Не знаю, как сложилась судьба этого странного ценителя настоящей жизни, скорее всего революция и его, как таракана, растоптала своим сапогом. Но, может быть, она и вознесла его. Впоследствии, когда будет тщательно изучен личный состав большевистской партии, несомненно выяснится, что большое количество людей не пролетарского происхождения вошло в нее от той же тоски по углубленной жизни, хотя бы и на преступных путях, которая с малолетства мучила молодых Карасевых, как самого убийцу, так и его брата.
Есть в русских душах какая–то особая черта, своеобразная жажда больших событий — все равно, добрых ли, злых ли, лишь бы выводящих за пределы будничной скуки. Западные европейцы среднего калибра легко и безболезненно отказываются от омутов и поднебесий жизни ради внешнего преуспевания в ней. В русских же душах, даже в сереньких, почти всегда живет искушение послать все к чёрту, уйти на дно, а там, быть может, и выплеснуться неизвестно как на светлый берег. Эта смутная тоска по запредельности редко удовлетворяется на путях добра, но очень легко на путях зла. Такая тоска сыграла, как мне кажется, громадную роль в нашей страшной революции. Быть может, ради нее русскому народу и простится многое из того, что он натворил над самим собою и надо всем миром.
Роман Анны с Вронским начинается в поезде и кончается им. Под стук поездных колес рассказывает Позднышев в «Крейцеровой сонате» совершенно чужим ему людям об убийстве жены и мы чувствуем, что нигде, кроме как в поезде, он не смог бы исповедоваться с такою искренностью. Замерзшею рукою стучит Катюша Маслова в ярко освещенное окно вагона первого класса и, не сводя глаз с Нехлюдова, чуть не падая бежит по платформе. «Дым, дым, дым» — развертываются в поезде скорбные раздумья Литвинова–Тургенева. Провожая жену своего приятеля и прощаясь с нею в вагоне, скромный герой одного из самых нежных рассказов Чехова, вдруг понимает, что он всю жизнь любил только ее и что с ее отъездом для него все кончается. В «Лике» Бунина тема блаженно–несчастной любви и творческих скитаний духа еще глубже и еще таинственнее сливается с темой той железнодорожной тоски, о которой пел Александр Блок:
Да, было что–то в русских поездах, что, изымая души из обыденной жизни, бросало их «в пустынные просторы, в тоску и даль неизжитой мечты».
В таком отлетно–романтическом настроении, которого уже давно не знает Запад со своими короткими межстанционными перегонами, с непрерывностью человеческого жилья и труда за окнами, мешающими природе думать свою вековечную думу, и с несмол–каемыми коммерческими разговорами вездесущих коммивояжеров, несся я однажды лютою стужею вглубь России.
Я совсем было собрался уже спать, как, посмотрев на часы, вспомнил, что скоро будет та станция, верстах в десяти от которой два года тому назад снимал у обедневшего помещика небольшой флигель мой приятель, талантливый начинающий поэт.
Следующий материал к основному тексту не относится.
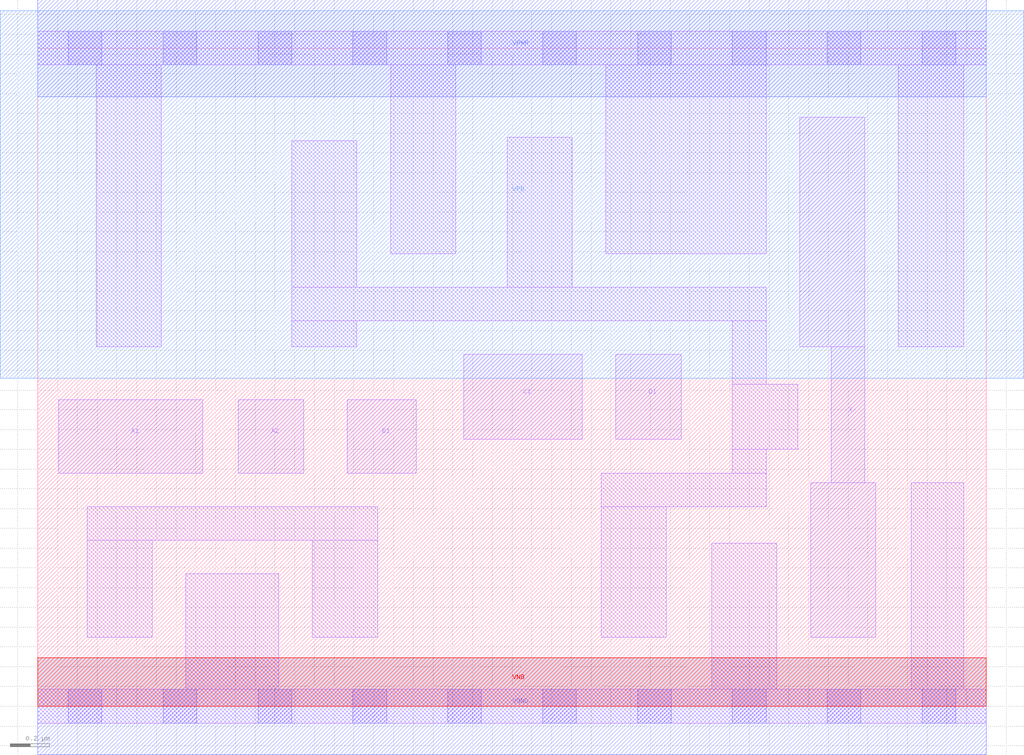
<source format=lef>
# Copyright 2020 The SkyWater PDK Authors
#
# Licensed under the Apache License, Version 2.0 (the "License");
# you may not use this file except in compliance with the License.
# You may obtain a copy of the License at
#
#     https://www.apache.org/licenses/LICENSE-2.0
#
# Unless required by applicable law or agreed to in writing, software
# distributed under the License is distributed on an "AS IS" BASIS,
# WITHOUT WARRANTIES OR CONDITIONS OF ANY KIND, either express or implied.
# See the License for the specific language governing permissions and
# limitations under the License.
#
# SPDX-License-Identifier: Apache-2.0

VERSION 5.7 ;
  NOWIREEXTENSIONATPIN ON ;
  DIVIDERCHAR "/" ;
  BUSBITCHARS "[]" ;
MACRO sky130_fd_sc_ls__o2111a_2
  CLASS CORE ;
  FOREIGN sky130_fd_sc_ls__o2111a_2 ;
  ORIGIN  0.000000  0.000000 ;
  SIZE  4.800000 BY  3.330000 ;
  SYMMETRY X Y ;
  SITE unit ;
  PIN A1
    ANTENNAGATEAREA  0.261000 ;
    DIRECTION INPUT ;
    USE SIGNAL ;
    PORT
      LAYER li1 ;
        RECT 0.105000 1.180000 0.835000 1.550000 ;
    END
  END A1
  PIN A2
    ANTENNAGATEAREA  0.261000 ;
    DIRECTION INPUT ;
    USE SIGNAL ;
    PORT
      LAYER li1 ;
        RECT 1.015000 1.180000 1.345000 1.550000 ;
    END
  END A2
  PIN B1
    ANTENNAGATEAREA  0.261000 ;
    DIRECTION INPUT ;
    USE SIGNAL ;
    PORT
      LAYER li1 ;
        RECT 1.565000 1.180000 1.915000 1.550000 ;
    END
  END B1
  PIN C1
    ANTENNAGATEAREA  0.261000 ;
    DIRECTION INPUT ;
    USE SIGNAL ;
    PORT
      LAYER li1 ;
        RECT 2.155000 1.350000 2.755000 1.780000 ;
    END
  END C1
  PIN D1
    ANTENNAGATEAREA  0.261000 ;
    DIRECTION INPUT ;
    USE SIGNAL ;
    PORT
      LAYER li1 ;
        RECT 2.925000 1.350000 3.255000 1.780000 ;
    END
  END D1
  PIN X
    ANTENNADIFFAREA  0.543200 ;
    DIRECTION OUTPUT ;
    USE SIGNAL ;
    PORT
      LAYER li1 ;
        RECT 3.855000 1.820000 4.185000 2.980000 ;
        RECT 3.910000 0.350000 4.240000 1.130000 ;
        RECT 4.015000 1.130000 4.185000 1.820000 ;
    END
  END X
  PIN VGND
    DIRECTION INOUT ;
    SHAPE ABUTMENT ;
    USE GROUND ;
    PORT
      LAYER met1 ;
        RECT 0.000000 -0.245000 4.800000 0.245000 ;
    END
  END VGND
  PIN VNB
    DIRECTION INOUT ;
    USE GROUND ;
    PORT
      LAYER pwell ;
        RECT 0.000000 0.000000 4.800000 0.245000 ;
    END
  END VNB
  PIN VPB
    DIRECTION INOUT ;
    USE POWER ;
    PORT
      LAYER nwell ;
        RECT -0.190000 1.660000 4.990000 3.520000 ;
    END
  END VPB
  PIN VPWR
    DIRECTION INOUT ;
    SHAPE ABUTMENT ;
    USE POWER ;
    PORT
      LAYER met1 ;
        RECT 0.000000 3.085000 4.800000 3.575000 ;
    END
  END VPWR
  OBS
    LAYER li1 ;
      RECT 0.000000 -0.085000 4.800000 0.085000 ;
      RECT 0.000000  3.245000 4.800000 3.415000 ;
      RECT 0.250000  0.350000 0.580000 0.840000 ;
      RECT 0.250000  0.840000 1.720000 1.010000 ;
      RECT 0.295000  1.820000 0.625000 3.245000 ;
      RECT 0.750000  0.085000 1.220000 0.670000 ;
      RECT 1.285000  1.820000 1.615000 1.950000 ;
      RECT 1.285000  1.950000 3.685000 2.120000 ;
      RECT 1.285000  2.120000 1.615000 2.860000 ;
      RECT 1.390000  0.350000 1.720000 0.840000 ;
      RECT 1.785000  2.290000 2.115000 3.245000 ;
      RECT 2.375000  2.120000 2.705000 2.880000 ;
      RECT 2.850000  0.350000 3.180000 1.010000 ;
      RECT 2.850000  1.010000 3.685000 1.180000 ;
      RECT 2.875000  2.290000 3.685000 3.245000 ;
      RECT 3.410000  0.085000 3.740000 0.825000 ;
      RECT 3.515000  1.180000 3.685000 1.300000 ;
      RECT 3.515000  1.300000 3.845000 1.630000 ;
      RECT 3.515000  1.630000 3.685000 1.950000 ;
      RECT 4.355000  1.820000 4.685000 3.245000 ;
      RECT 4.420000  0.085000 4.685000 1.130000 ;
    LAYER mcon ;
      RECT 0.155000 -0.085000 0.325000 0.085000 ;
      RECT 0.155000  3.245000 0.325000 3.415000 ;
      RECT 0.635000 -0.085000 0.805000 0.085000 ;
      RECT 0.635000  3.245000 0.805000 3.415000 ;
      RECT 1.115000 -0.085000 1.285000 0.085000 ;
      RECT 1.115000  3.245000 1.285000 3.415000 ;
      RECT 1.595000 -0.085000 1.765000 0.085000 ;
      RECT 1.595000  3.245000 1.765000 3.415000 ;
      RECT 2.075000 -0.085000 2.245000 0.085000 ;
      RECT 2.075000  3.245000 2.245000 3.415000 ;
      RECT 2.555000 -0.085000 2.725000 0.085000 ;
      RECT 2.555000  3.245000 2.725000 3.415000 ;
      RECT 3.035000 -0.085000 3.205000 0.085000 ;
      RECT 3.035000  3.245000 3.205000 3.415000 ;
      RECT 3.515000 -0.085000 3.685000 0.085000 ;
      RECT 3.515000  3.245000 3.685000 3.415000 ;
      RECT 3.995000 -0.085000 4.165000 0.085000 ;
      RECT 3.995000  3.245000 4.165000 3.415000 ;
      RECT 4.475000 -0.085000 4.645000 0.085000 ;
      RECT 4.475000  3.245000 4.645000 3.415000 ;
  END
END sky130_fd_sc_ls__o2111a_2
END LIBRARY

</source>
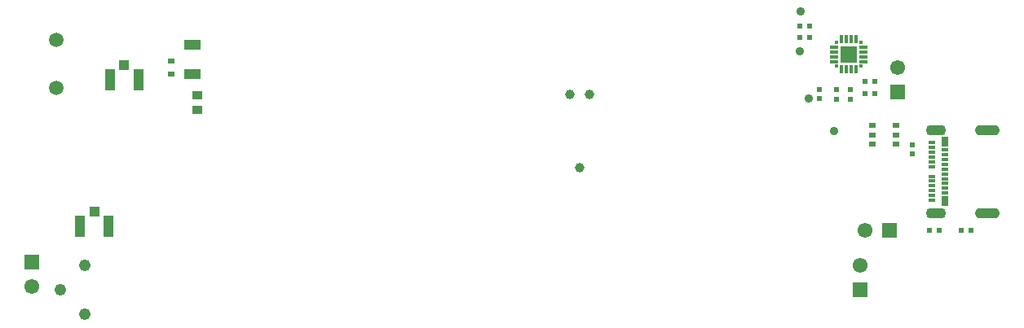
<source format=gbr>
G04*
G04 #@! TF.GenerationSoftware,Altium Limited,Altium Designer,24.3.1 (35)*
G04*
G04 Layer_Color=255*
%FSLAX44Y44*%
%MOMM*%
G71*
G04*
G04 #@! TF.SameCoordinates,025A4B24-8724-457C-B47B-0DB420FA472D*
G04*
G04*
G04 #@! TF.FilePolarity,Positive*
G04*
G01*
G75*
%ADD25R,0.6200X0.5700*%
%ADD27R,0.5000X0.5500*%
%ADD36R,0.5700X0.6200*%
%ADD49R,0.5500X0.5000*%
%ADD51R,1.0000X0.9000*%
%ADD59R,1.0000X1.0500*%
%ADD60R,1.0500X2.2000*%
%ADD64R,0.7000X0.6000*%
%ADD65R,1.8000X1.1000*%
%ADD122C,1.2192*%
G04:AMPARAMS|DCode=124|XSize=1.1mm|YSize=2.6mm|CornerRadius=0.55mm|HoleSize=0mm|Usage=FLASHONLY|Rotation=270.000|XOffset=0mm|YOffset=0mm|HoleType=Round|Shape=RoundedRectangle|*
%AMROUNDEDRECTD124*
21,1,1.1000,1.5000,0,0,270.0*
21,1,0.0000,2.6000,0,0,270.0*
1,1,1.1000,-0.7500,0.0000*
1,1,1.1000,-0.7500,0.0000*
1,1,1.1000,0.7500,0.0000*
1,1,1.1000,0.7500,0.0000*
%
%ADD124ROUNDEDRECTD124*%
G04:AMPARAMS|DCode=125|XSize=1.1mm|YSize=2.1mm|CornerRadius=0.55mm|HoleSize=0mm|Usage=FLASHONLY|Rotation=270.000|XOffset=0mm|YOffset=0mm|HoleType=Round|Shape=RoundedRectangle|*
%AMROUNDEDRECTD125*
21,1,1.1000,1.0000,0,0,270.0*
21,1,0.0000,2.1000,0,0,270.0*
1,1,1.1000,-0.5000,0.0000*
1,1,1.1000,-0.5000,0.0000*
1,1,1.1000,0.5000,0.0000*
1,1,1.1000,0.5000,0.0000*
%
%ADD125ROUNDEDRECTD125*%
%ADD128C,0.9000*%
%ADD142R,1.5500X1.5500*%
%ADD143C,1.5500*%
%ADD144R,1.5500X1.5500*%
%ADD145C,1.5000*%
%ADD146C,0.9910*%
%ADD149R,0.9000X0.3000*%
%ADD150R,0.3000X0.9000*%
%ADD151R,1.8000X1.8000*%
%ADD152R,0.3000X0.3000*%
%ADD153R,0.7000X1.0000*%
%ADD154R,0.7000X0.3000*%
%ADD155R,0.8000X0.5500*%
D25*
X374650Y84860D02*
D03*
Y75160D02*
D03*
X360680D02*
D03*
Y84860D02*
D03*
D27*
X322910Y139700D02*
D03*
X332410D02*
D03*
X322830Y151130D02*
D03*
X332330D02*
D03*
X500050Y-60975D02*
D03*
X490550D02*
D03*
X457530Y-60960D02*
D03*
X467030D02*
D03*
D36*
X390576Y93980D02*
D03*
X400276D02*
D03*
X400276Y80853D02*
D03*
X390576D02*
D03*
D49*
X343242Y85627D02*
D03*
Y76127D02*
D03*
X439420Y18567D02*
D03*
Y28067D02*
D03*
D51*
X-303450Y63690D02*
D03*
Y79690D02*
D03*
D59*
X-410210Y-41900D02*
D03*
X-379240Y110500D02*
D03*
D60*
X-395460Y-57150D02*
D03*
X-424960D02*
D03*
X-364490Y95250D02*
D03*
X-393990D02*
D03*
D64*
X-330200Y114950D02*
D03*
Y100950D02*
D03*
D65*
X-308530Y131510D02*
D03*
Y101510D02*
D03*
D122*
X-420370Y-148590D02*
D03*
X-445770Y-123190D02*
D03*
X-420370Y-97790D02*
D03*
D124*
X517500Y-43200D02*
D03*
Y43200D02*
D03*
D125*
X463900Y-43200D02*
D03*
Y43200D02*
D03*
D128*
X322910Y124950D02*
D03*
X323168Y166218D02*
D03*
X332069Y75529D02*
D03*
X358140Y41910D02*
D03*
D142*
X-474980Y-93980D02*
D03*
X384810Y-123190D02*
D03*
X424180Y82550D02*
D03*
D143*
X-474980Y-119380D02*
D03*
X389890Y-60960D02*
D03*
X384810Y-97790D02*
D03*
X424180Y107950D02*
D03*
D144*
X415290Y-60960D02*
D03*
D145*
X-449580Y86760D02*
D03*
Y136760D02*
D03*
D146*
X93980Y3810D02*
D03*
X104130Y80010D02*
D03*
X83830D02*
D03*
D149*
X388880Y129420D02*
D03*
Y124420D02*
D03*
Y119420D02*
D03*
Y114420D02*
D03*
X357880D02*
D03*
Y119420D02*
D03*
Y124420D02*
D03*
Y129420D02*
D03*
D150*
X380880Y106420D02*
D03*
X375880D02*
D03*
X370880D02*
D03*
X365880D02*
D03*
Y137420D02*
D03*
X370880D02*
D03*
X375880D02*
D03*
X380880D02*
D03*
D151*
X373380Y121920D02*
D03*
D152*
X385880Y134420D02*
D03*
X360880D02*
D03*
X385880Y109420D02*
D03*
X360880D02*
D03*
D153*
X472800Y-31000D02*
D03*
Y31000D02*
D03*
D154*
Y22500D02*
D03*
Y17500D02*
D03*
Y12500D02*
D03*
Y7500D02*
D03*
Y2500D02*
D03*
Y-2500D02*
D03*
Y-7500D02*
D03*
Y-12500D02*
D03*
Y-17500D02*
D03*
Y-22500D02*
D03*
X459800Y-30000D02*
D03*
Y-25000D02*
D03*
Y-20000D02*
D03*
Y-15000D02*
D03*
Y-10000D02*
D03*
Y-5000D02*
D03*
Y5000D02*
D03*
Y10000D02*
D03*
Y15000D02*
D03*
Y20000D02*
D03*
Y25000D02*
D03*
Y30000D02*
D03*
D155*
X422210Y47600D02*
D03*
Y38100D02*
D03*
Y28600D02*
D03*
X398210D02*
D03*
Y38100D02*
D03*
Y47600D02*
D03*
M02*

</source>
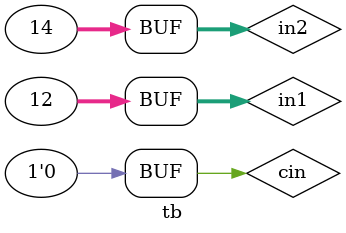
<source format=v>
module FA_dataflow (Cout, Sum,In1,In2,Cin);   
input [31:0]In1,In2;   
input Cin;   
output Cout;   
output [31:0]Sum;     
assign {Cout,Sum}=In1+In2+Cin; 
endmodule

module tb;
reg [31:0]in1,in2;
reg cin;
wire cout;
wire [31:0]sum;
FA_dataflow f1(cout,sum,in1,in2,cin);

initial
begin
$monitor(,$time,"in1 = %b  in2=%b out=%b cin=%b cout = %b",in1,in2,sum,cin,cout);
#0  in1 = 32'd1;//decimal 1
	in2 = 32'd3;
	cin = 1'b0;
#10 in1 = in1+32'd9;
	in2 = in2+32'd9;
#10 in1= in1+32'd2;
	in2= in2+32'd2;
end

endmodule
</source>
Вернувшись осенью в Москву из своей «добровольной ссылки», где собирался серьезно работать, он сразу же пришел ко мне и мы с ним всю ночь проговорили о его летнем романе, вернее о том, стоит ли ему в старомодных ямбах описывать встречу современного поэта («Быть может, все в жизни лишь средство для ярко–певучих стихов») с прелестною провинциальною девушкой, уже обещавшей, по настоянию родителей, руку и сердце другому. К утру мы твердо решили, что писать второго Онегина не стоит и, выпивши крепкого кофе, пошли вверх по туманным, прохладным, еще не разметенным бульварам к розовеющему Страстному монастырю поклониться бессмертному Пушкину.
Как только поезд остановился, я вышел в коридор, почувствовал резкий удар холода по ногам и тут же увидел входящую, всю запорошенную снегом молодую женщину в темно–синей с серым барашком шубке–поддевке. Отпустив кучера, внесшего за ней два светлых кожаных чемодана, она сняла шапку, расстегнулась и медленно опустилась против меня на диван: купе сразу же наполнилось милым, домашним, женским теплом. «Она — Леля Остафьева», решил я с полною уверенностью и тут же с радостным волнением сообщил ей, что я уже давно с нею знаком.
Через час Елена Александровна, то и дело поднося платок к заплаканному лицу, не таясь, рассказывала мне о своей несчастной любви к поэту и о своем еще более несчастном, ненужном замужестве. Умолкая, она недоуменно вздергивала вверх свои тонкие брови и, словно прося помощи, с тоскою останавливала на мне по–детски доверчивый взор своих горячих, кротких глаз.